Webcast 9: Overview of Updated Sections 9 and 15

IFRS Foundation
IFRS FoundationApr 2, 2026

Why It Matters

Aligning SME standards with IFRS 10 and IFRS 11 enhances transparency and comparability, helping SMEs and their stakeholders navigate consolidation and joint‑arrangement reporting with greater confidence.

Key Takeaways

  • Section 9 adopts IFRS 10 single‑control model in SMEs financial reporting
  • New control definition requires power, variable returns, and link
  • Rebuttable presumption of control can be challenged by contractual rights
  • Loss of control triggers derecognition, fair‑value measurement, and disclosures
  • Section 15 aligns joint‑control definition with IFRS 11, clarifies non‑controlling parties

Summary

The webcast introduced the third edition of the IFRS for SMEs, focusing on the revised Section 9 – Consolidated and Separate Financial Statements – and Section 15 – Joint Arrangements. Both sections have been realigned with the full‑IFRS standards IFRS 10 and IFRS 11 to bring SME reporting closer to the global framework.

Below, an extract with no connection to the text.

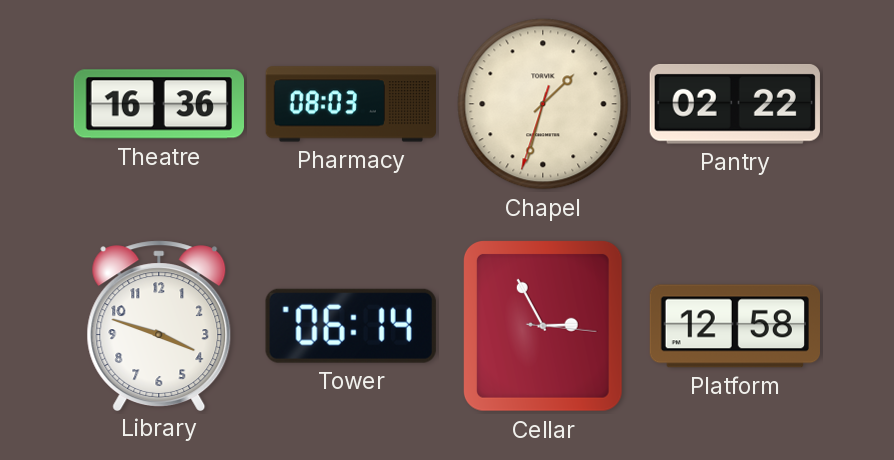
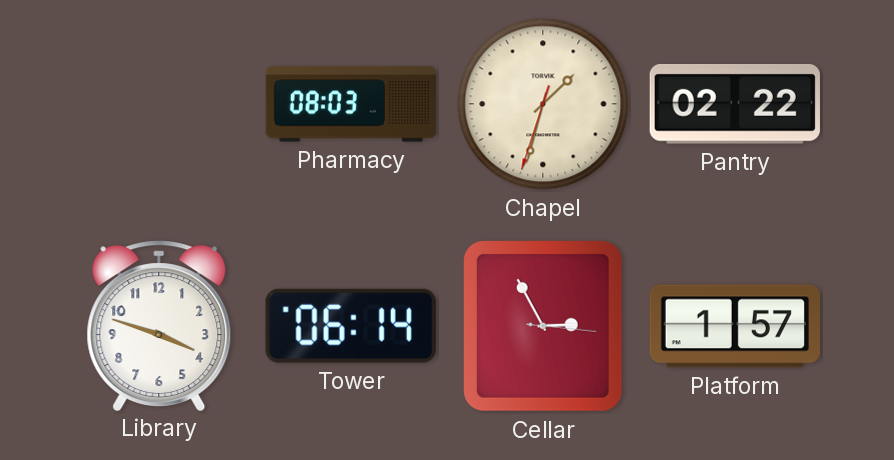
Theatre: 16:36 -> none
Platform: 12:58 -> 1:57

Section 9 now adopts the IFRS 10 single‑control model, replacing the previous mixed approach. The new definition of control requires three elements – power over the investee, exposure to variable returns, and the ability to use that power to affect those returns – and retains a rebuttable presumption that majority voting rights imply control unless contradicted by contractual arrangements. It also adds explicit guidance for derecognising a subsidiary when control is lost, including fair‑value measurement of consideration received and detailed disclosure requirements. Section 15 mirrors IFRS 11 by redefining joint control, keeping the three classifications of joint arrangements, and specifying accounting treatment for parties that lack joint control.

The presenter illustrated the control assessment with a decision‑tree flowchart, showing how an investor first checks voting‑right ownership and then evaluates the three control elements. An example highlighted that a majority shareholder may be rebutted if another party holds contractual rights to direct relevant activities. For loss of control, the parent must derecognise the subsidiary’s assets and liabilities, recognise any retained interest at fair value, and record the resulting gain or loss in profit or loss. Joint‑arrangement examples clarified that a party without joint control accounts for its interest using either IFRS 11‑type financial‑instrument rules or associate‑investment guidance, depending on the arrangement type.

These changes give SMEs a single, consistent basis for consolidation and joint‑arrangement accounting, reducing ambiguity and improving comparability across entities. The retrospective transition approach, with relief provisions, eases implementation, while the IASB’s supporting modules, newsletters and podcasts provide practical guidance for preparers and auditors.

Original Description

This webcast provides an overview of the updates to Section 9 Consolidated and Separate Financial Statements and Section 15 Joint Arrangements in the third edition of the IFRS for SMEs Accounting Standard.